LLMs - A Brief Overview

Before we can learn any prompting techniques, we need to understand a very basic version and amount of how LLMs work.

I call this part: LLMs the Easy Parts

LLMs are pattern prediction machines that generate one token at a time (for now, don't worry about what a token is, we will call them words for now)...so one word at a time. This means that there is no "planning ahead" for LLMs, they are "thinking" when they are typing. They are kind of similar to the autocomplete on your phone, but MUCH better, which we will talk about why shortly.

One other important thing to know first is that LLMs are non-deterministic.

Something that is deterministic is a calculator. Every time you input the same thing (2+2) you're going to get the same output (4). LLMs are not like calculators, they are non-deterministic. This means that even if you and I input the same exact content into the same exact model at the same exact time...we'd still get different answers. How much those answers differ can vary widely! Sometimes they'll look very similar and maybe be a word or two apart, but other times they'll be completely different!

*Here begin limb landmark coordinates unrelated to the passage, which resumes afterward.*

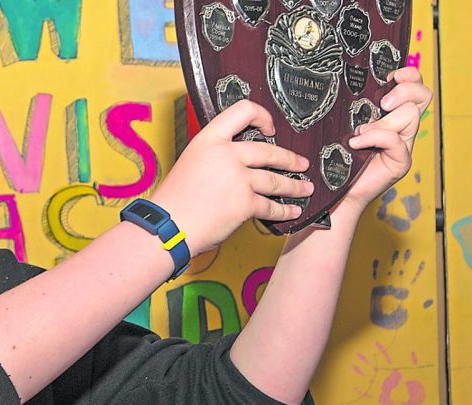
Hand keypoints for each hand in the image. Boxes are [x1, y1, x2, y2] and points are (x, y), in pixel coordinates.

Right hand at [152, 100, 311, 255]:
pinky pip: (271, 206)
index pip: (242, 111)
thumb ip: (214, 156)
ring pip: (276, 179)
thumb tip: (238, 161)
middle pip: (269, 150)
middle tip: (300, 163)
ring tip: (304, 188)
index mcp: (209, 139)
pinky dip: (284, 210)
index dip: (263, 116)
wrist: (167, 227)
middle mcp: (226, 154)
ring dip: (294, 186)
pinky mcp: (245, 203)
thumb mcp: (190, 162)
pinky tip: (291, 211)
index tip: (270, 128)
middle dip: (290, 159)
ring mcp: (238, 178)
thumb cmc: (174, 201)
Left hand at [340, 67, 432, 212]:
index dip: (409, 75)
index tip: (390, 76)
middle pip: (423, 95)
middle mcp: (402, 126)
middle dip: (404, 91)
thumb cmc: (340, 156)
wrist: (337, 190)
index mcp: (392, 112)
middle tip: (382, 103)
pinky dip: (375, 137)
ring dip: (384, 121)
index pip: (415, 84)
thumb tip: (349, 81)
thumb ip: (355, 106)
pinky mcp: (401, 161)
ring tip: (361, 132)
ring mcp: (404, 144)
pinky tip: (357, 143)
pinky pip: (395, 140)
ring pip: (410, 116)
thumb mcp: (346, 124)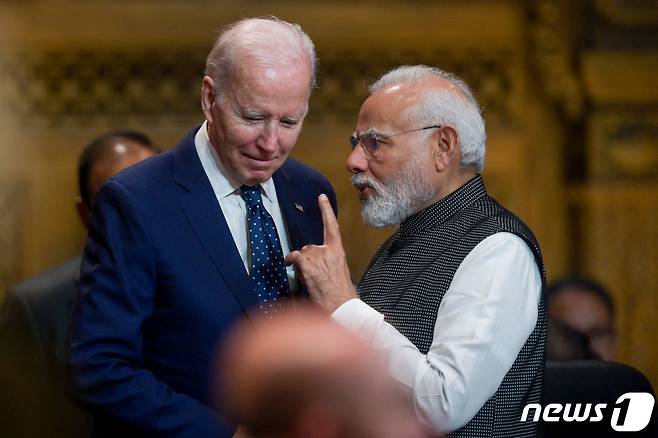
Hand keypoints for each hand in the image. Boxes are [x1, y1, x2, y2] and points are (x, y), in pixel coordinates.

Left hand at [285, 194, 356, 312]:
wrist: (341, 304)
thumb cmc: (340, 293)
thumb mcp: (339, 271)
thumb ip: (328, 261)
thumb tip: (314, 262)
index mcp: (338, 251)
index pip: (332, 227)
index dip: (326, 211)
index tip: (321, 197)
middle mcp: (329, 250)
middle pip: (309, 247)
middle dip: (307, 259)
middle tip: (312, 274)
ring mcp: (319, 256)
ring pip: (302, 254)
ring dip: (301, 265)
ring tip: (310, 279)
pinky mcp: (309, 264)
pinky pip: (295, 257)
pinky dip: (291, 261)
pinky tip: (291, 266)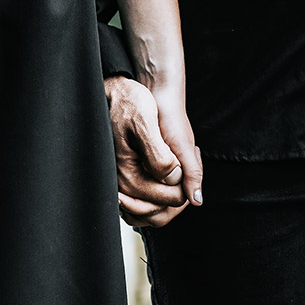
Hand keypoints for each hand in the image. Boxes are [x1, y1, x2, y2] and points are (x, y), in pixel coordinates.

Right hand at [105, 76, 202, 227]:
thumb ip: (160, 157)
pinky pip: (151, 201)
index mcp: (129, 176)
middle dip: (182, 189)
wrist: (118, 94)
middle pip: (164, 210)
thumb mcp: (145, 124)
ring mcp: (126, 185)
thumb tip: (174, 181)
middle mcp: (124, 186)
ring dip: (175, 191)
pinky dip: (165, 190)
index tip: (186, 157)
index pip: (170, 200)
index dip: (186, 184)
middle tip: (186, 158)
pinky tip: (171, 166)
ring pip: (158, 210)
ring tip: (179, 161)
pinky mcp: (129, 181)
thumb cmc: (130, 104)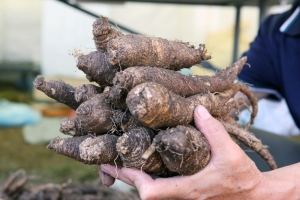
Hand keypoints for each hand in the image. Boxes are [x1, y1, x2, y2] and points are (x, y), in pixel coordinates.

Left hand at [99, 106, 265, 198]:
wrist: (255, 196)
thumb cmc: (243, 178)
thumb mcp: (230, 152)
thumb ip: (213, 130)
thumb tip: (196, 109)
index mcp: (190, 189)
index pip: (152, 192)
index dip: (131, 179)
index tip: (115, 163)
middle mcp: (182, 198)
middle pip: (144, 194)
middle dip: (124, 177)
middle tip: (107, 161)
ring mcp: (183, 198)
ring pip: (151, 193)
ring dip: (134, 178)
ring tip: (119, 161)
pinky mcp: (186, 196)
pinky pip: (161, 190)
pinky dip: (147, 180)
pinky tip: (143, 166)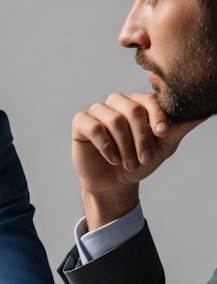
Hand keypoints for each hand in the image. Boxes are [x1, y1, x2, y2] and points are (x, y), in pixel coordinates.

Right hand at [72, 92, 200, 228]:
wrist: (115, 184)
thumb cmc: (140, 161)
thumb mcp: (164, 146)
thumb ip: (179, 127)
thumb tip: (202, 111)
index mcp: (139, 104)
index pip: (149, 100)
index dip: (157, 115)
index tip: (163, 133)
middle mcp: (118, 103)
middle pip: (132, 109)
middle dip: (141, 137)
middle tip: (145, 159)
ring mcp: (99, 111)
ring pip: (114, 119)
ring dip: (125, 145)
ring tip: (129, 163)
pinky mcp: (81, 123)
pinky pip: (94, 127)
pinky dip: (106, 145)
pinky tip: (113, 159)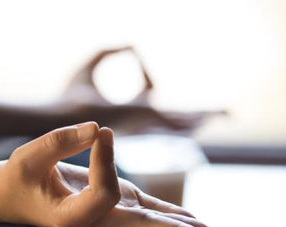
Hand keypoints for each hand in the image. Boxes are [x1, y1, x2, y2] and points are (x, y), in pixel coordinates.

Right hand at [0, 122, 214, 226]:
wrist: (14, 198)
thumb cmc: (19, 178)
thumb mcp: (28, 158)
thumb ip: (59, 142)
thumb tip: (98, 129)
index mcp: (71, 219)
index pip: (106, 192)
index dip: (106, 161)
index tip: (101, 132)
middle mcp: (95, 225)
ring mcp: (109, 218)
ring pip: (151, 223)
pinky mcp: (118, 207)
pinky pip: (150, 212)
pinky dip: (173, 217)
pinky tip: (198, 224)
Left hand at [58, 47, 219, 133]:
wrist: (59, 114)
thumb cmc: (68, 95)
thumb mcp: (92, 65)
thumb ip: (111, 52)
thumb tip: (133, 46)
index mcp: (128, 108)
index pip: (150, 95)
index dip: (148, 77)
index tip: (140, 60)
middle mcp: (138, 119)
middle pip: (174, 117)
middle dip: (197, 115)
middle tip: (226, 114)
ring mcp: (140, 122)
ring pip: (177, 120)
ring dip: (200, 116)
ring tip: (226, 114)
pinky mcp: (139, 119)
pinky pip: (169, 118)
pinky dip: (187, 117)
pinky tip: (206, 118)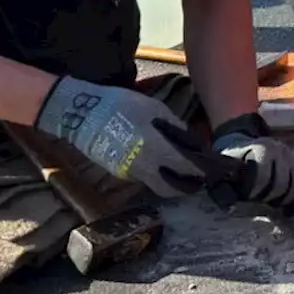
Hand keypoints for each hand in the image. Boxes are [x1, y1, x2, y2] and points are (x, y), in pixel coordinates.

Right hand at [35, 76, 206, 197]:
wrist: (82, 113)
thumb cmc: (122, 105)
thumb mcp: (154, 109)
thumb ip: (175, 127)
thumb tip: (191, 140)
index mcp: (156, 149)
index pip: (185, 168)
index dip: (200, 171)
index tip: (210, 170)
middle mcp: (143, 167)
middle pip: (170, 188)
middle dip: (185, 187)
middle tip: (196, 178)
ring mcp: (128, 173)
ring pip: (155, 184)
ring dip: (169, 180)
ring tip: (179, 168)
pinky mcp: (118, 172)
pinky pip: (141, 177)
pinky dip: (153, 173)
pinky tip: (157, 161)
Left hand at [211, 113, 293, 213]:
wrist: (241, 148)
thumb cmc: (231, 165)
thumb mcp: (222, 175)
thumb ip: (223, 192)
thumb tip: (231, 208)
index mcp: (262, 148)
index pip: (263, 177)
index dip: (254, 192)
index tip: (246, 196)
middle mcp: (281, 150)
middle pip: (283, 184)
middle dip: (270, 198)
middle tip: (259, 201)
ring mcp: (293, 158)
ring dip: (285, 200)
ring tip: (271, 204)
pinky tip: (290, 209)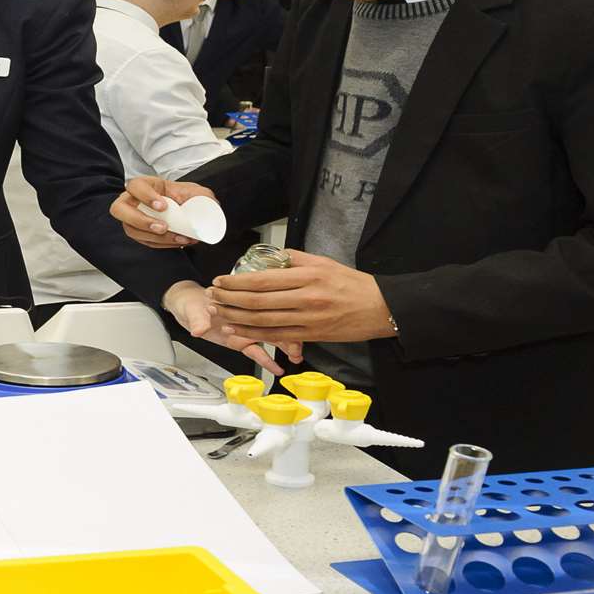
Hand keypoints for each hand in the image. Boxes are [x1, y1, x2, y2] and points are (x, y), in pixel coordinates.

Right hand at [113, 176, 216, 248]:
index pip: (135, 186)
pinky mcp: (139, 233)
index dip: (145, 196)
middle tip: (162, 227)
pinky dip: (162, 244)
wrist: (185, 209)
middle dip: (140, 221)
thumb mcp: (195, 191)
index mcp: (144, 185)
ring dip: (154, 237)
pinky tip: (178, 242)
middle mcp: (132, 201)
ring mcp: (132, 218)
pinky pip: (145, 241)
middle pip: (119, 210)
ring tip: (178, 238)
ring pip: (131, 230)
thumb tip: (212, 208)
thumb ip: (203, 196)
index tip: (163, 206)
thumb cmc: (184, 196)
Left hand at [162, 281, 286, 374]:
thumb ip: (199, 320)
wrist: (185, 308)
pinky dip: (266, 360)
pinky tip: (278, 367)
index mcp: (240, 301)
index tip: (291, 324)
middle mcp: (247, 314)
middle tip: (297, 348)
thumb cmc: (192, 300)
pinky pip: (256, 352)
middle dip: (288, 335)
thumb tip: (199, 330)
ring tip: (295, 357)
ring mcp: (245, 329)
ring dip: (283, 347)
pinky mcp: (240, 342)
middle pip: (273, 324)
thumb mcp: (194, 308)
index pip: (265, 309)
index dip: (279, 317)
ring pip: (270, 337)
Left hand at [208, 250, 394, 347]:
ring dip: (235, 318)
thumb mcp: (324, 262)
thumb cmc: (352, 283)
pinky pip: (276, 337)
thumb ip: (295, 259)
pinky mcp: (311, 335)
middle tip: (212, 296)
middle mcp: (306, 298)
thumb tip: (271, 256)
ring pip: (263, 321)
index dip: (236, 282)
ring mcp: (308, 319)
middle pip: (257, 302)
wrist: (381, 308)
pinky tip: (237, 331)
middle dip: (229, 300)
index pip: (262, 280)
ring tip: (217, 312)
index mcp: (308, 276)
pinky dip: (253, 335)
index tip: (220, 280)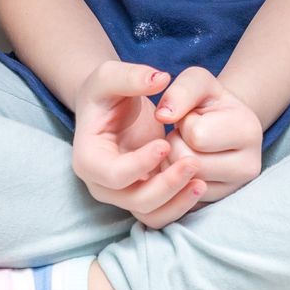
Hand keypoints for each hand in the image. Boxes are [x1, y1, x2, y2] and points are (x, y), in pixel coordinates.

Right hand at [72, 61, 206, 228]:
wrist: (110, 108)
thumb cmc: (106, 92)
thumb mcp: (110, 75)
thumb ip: (132, 75)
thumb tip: (160, 78)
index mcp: (88, 158)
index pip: (113, 174)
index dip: (140, 163)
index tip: (165, 143)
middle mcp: (102, 185)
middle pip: (134, 200)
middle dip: (166, 186)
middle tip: (194, 163)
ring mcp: (122, 194)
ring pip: (150, 213)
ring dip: (177, 201)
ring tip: (201, 181)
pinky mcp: (142, 196)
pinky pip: (161, 212)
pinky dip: (180, 205)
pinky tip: (199, 185)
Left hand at [152, 67, 263, 210]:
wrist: (219, 124)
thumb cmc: (207, 101)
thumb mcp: (197, 82)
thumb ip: (181, 91)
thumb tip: (163, 116)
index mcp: (249, 131)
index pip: (197, 135)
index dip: (186, 122)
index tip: (196, 117)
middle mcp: (249, 166)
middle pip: (189, 163)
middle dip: (176, 144)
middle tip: (187, 134)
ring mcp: (234, 189)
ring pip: (184, 183)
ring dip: (172, 162)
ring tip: (186, 147)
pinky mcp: (216, 203)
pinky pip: (181, 198)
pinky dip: (175, 180)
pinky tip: (184, 165)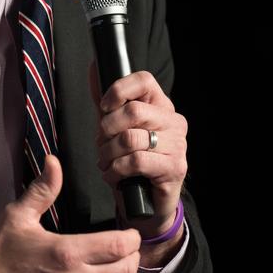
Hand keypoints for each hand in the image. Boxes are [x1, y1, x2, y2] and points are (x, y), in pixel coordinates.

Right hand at [0, 155, 140, 272]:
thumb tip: (54, 162)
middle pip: (127, 271)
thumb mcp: (18, 216)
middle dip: (133, 256)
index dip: (132, 237)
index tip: (128, 232)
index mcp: (67, 252)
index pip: (120, 246)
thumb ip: (42, 189)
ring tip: (115, 268)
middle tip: (125, 249)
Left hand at [87, 63, 188, 260]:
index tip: (104, 107)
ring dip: (108, 154)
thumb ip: (107, 101)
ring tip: (106, 163)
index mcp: (161, 106)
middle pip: (134, 111)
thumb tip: (94, 67)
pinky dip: (116, 170)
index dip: (119, 90)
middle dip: (107, 130)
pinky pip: (136, 161)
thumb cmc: (131, 163)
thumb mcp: (116, 130)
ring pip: (130, 138)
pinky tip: (113, 175)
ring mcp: (178, 145)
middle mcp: (174, 121)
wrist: (147, 204)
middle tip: (101, 145)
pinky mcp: (175, 167)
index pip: (144, 80)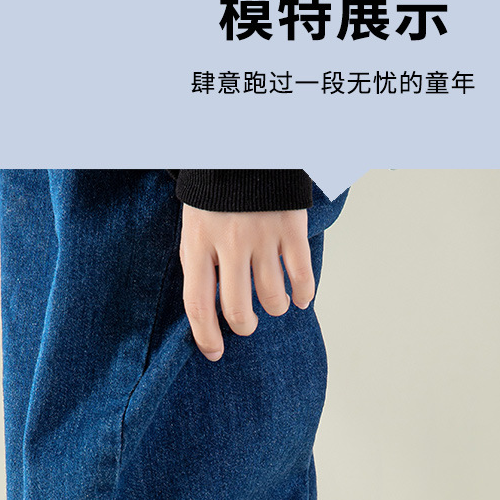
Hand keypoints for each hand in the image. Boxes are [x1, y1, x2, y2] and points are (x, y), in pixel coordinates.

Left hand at [179, 205, 315, 360]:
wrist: (246, 146)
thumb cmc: (216, 193)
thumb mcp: (195, 225)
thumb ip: (200, 263)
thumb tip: (210, 311)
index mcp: (198, 243)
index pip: (199, 305)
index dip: (206, 336)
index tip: (214, 352)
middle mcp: (229, 243)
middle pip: (238, 309)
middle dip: (245, 326)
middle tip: (248, 324)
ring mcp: (261, 236)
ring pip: (273, 298)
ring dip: (275, 309)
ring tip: (274, 303)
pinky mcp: (290, 227)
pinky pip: (302, 276)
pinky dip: (304, 294)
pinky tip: (301, 298)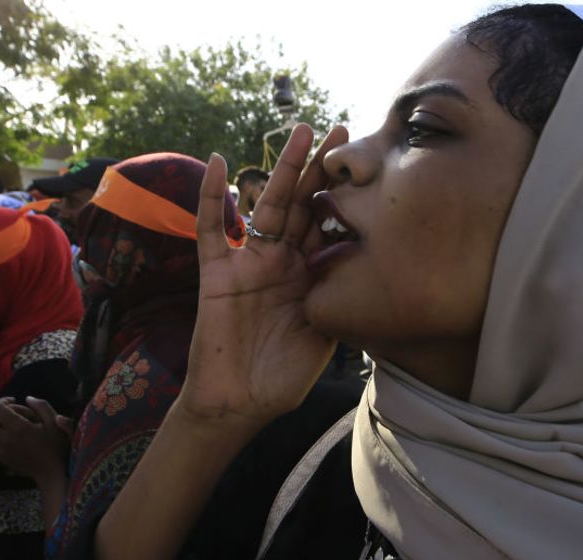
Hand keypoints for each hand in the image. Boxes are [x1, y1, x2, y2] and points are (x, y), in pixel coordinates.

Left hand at [0, 396, 73, 483]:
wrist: (52, 472)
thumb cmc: (56, 446)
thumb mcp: (54, 422)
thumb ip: (41, 406)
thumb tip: (27, 399)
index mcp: (18, 428)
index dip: (2, 401)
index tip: (13, 401)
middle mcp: (4, 439)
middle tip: (6, 412)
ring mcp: (0, 450)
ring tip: (8, 424)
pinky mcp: (0, 458)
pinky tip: (10, 436)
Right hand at [176, 124, 348, 432]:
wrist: (237, 405)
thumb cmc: (281, 379)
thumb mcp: (324, 338)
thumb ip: (339, 303)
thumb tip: (372, 273)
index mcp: (310, 277)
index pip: (329, 226)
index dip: (345, 196)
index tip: (368, 163)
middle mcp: (281, 263)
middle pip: (304, 205)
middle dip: (321, 169)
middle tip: (342, 131)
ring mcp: (249, 264)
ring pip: (268, 206)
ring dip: (284, 169)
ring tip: (301, 132)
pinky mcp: (217, 275)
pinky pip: (211, 230)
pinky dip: (211, 197)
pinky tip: (217, 162)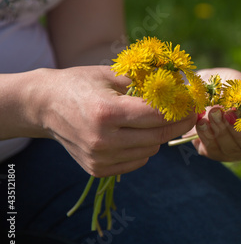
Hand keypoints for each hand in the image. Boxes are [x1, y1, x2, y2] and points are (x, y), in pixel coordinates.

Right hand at [38, 66, 195, 176]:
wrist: (44, 106)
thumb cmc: (80, 84)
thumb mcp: (111, 75)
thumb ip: (145, 82)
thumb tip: (180, 86)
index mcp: (106, 112)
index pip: (157, 116)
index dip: (181, 111)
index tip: (193, 105)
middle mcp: (102, 139)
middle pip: (158, 136)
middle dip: (177, 125)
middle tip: (187, 115)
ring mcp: (99, 157)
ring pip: (150, 151)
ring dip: (159, 137)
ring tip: (154, 121)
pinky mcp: (97, 169)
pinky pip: (137, 161)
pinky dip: (143, 149)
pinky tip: (136, 134)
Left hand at [189, 68, 240, 161]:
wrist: (197, 93)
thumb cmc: (222, 86)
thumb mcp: (231, 79)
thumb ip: (239, 87)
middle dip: (238, 129)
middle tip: (226, 112)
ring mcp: (237, 151)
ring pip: (232, 148)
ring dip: (221, 129)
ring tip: (211, 111)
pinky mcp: (217, 154)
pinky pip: (213, 150)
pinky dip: (206, 135)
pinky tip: (201, 122)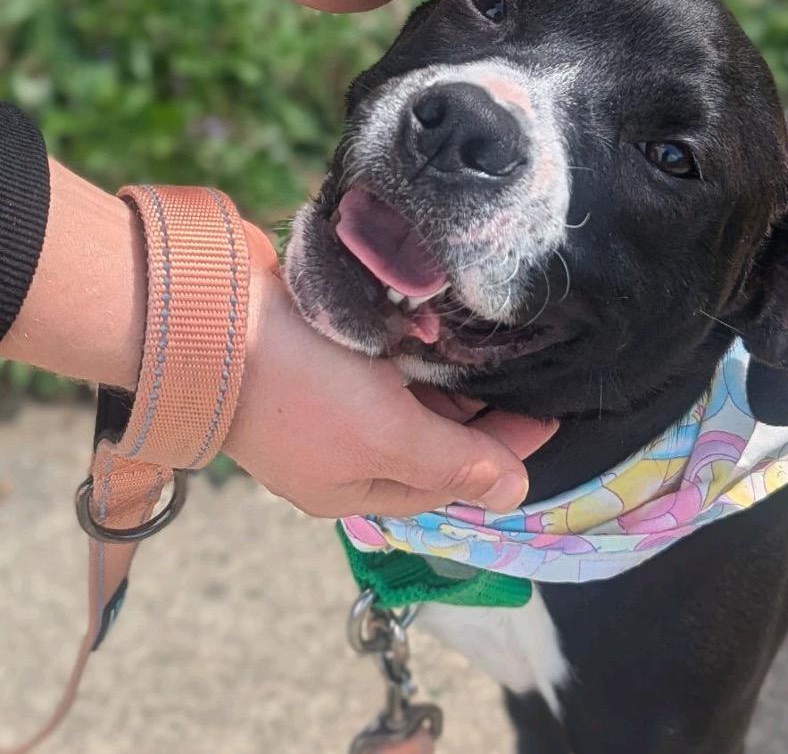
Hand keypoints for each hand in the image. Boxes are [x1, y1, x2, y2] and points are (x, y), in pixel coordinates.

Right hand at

You can try this for yourself to prove this - open 5 different chats with your favorite LLM (Claude, ChatGPT, Gemini, etc) and copy/paste the same prompt into each chat. You'll see the differences!

Why do we care though?

Being non-deterministic is important for us to know, because it means there is some randomness in responses, so we have to account for that and try and minimize that randomness. We also can get inaccuracies in this randomness, and want to minimize those.

On to what I would call: LLMs the Medium Parts

Back in 2017 (which feels like forever ago!), Google published Attention Is All You Need which was groundbreaking for the "Transformer Architecture". Before transformers, models were a lot like your phone's autocomplete, they could only track a few nearby words.

The breakthrough here was the "attention" mechanism that let's models figure out in a much larger content what actually matters for pattern prediction. Without getting too into the new architecture, just know that before this, autocomplete could track a handful of words. If you think about using your phones autocomplete, it starts out really great, but after adding a few words, the quality of the guesses goes down exponentially.

Now, with this new architecture, we could have hundreds, thousands of words being paid attention to. Models today have context windows (more on that later too) of even a million or more words (tokens technically).

And briefly, what I call LLMs the Hard Parts

LLMs are neural networks, so they are inspired by how our brains work. Just like we can strengthen our neuron connections through practicing different things, LLMs adjust their parameters through training.

Training happens in pre-training and fine-tuning sections, and all you need to understand about that is sometimes when using open source models, we can use the "base" model and that's the model that has gone through pre-training without fine tuning. The fine-tuning stage makes these LLMs helpful assistants, so when you're talking to ChatGPT or Claude, you're getting that question/answer and conversational format that comes from the fine-tuning phase.

Something really cool to know? The entire model is just a parameter file and a few hundred lines of code for inference. That's all. The intelligence is in those billions of parameters. Pretty incredible, huh?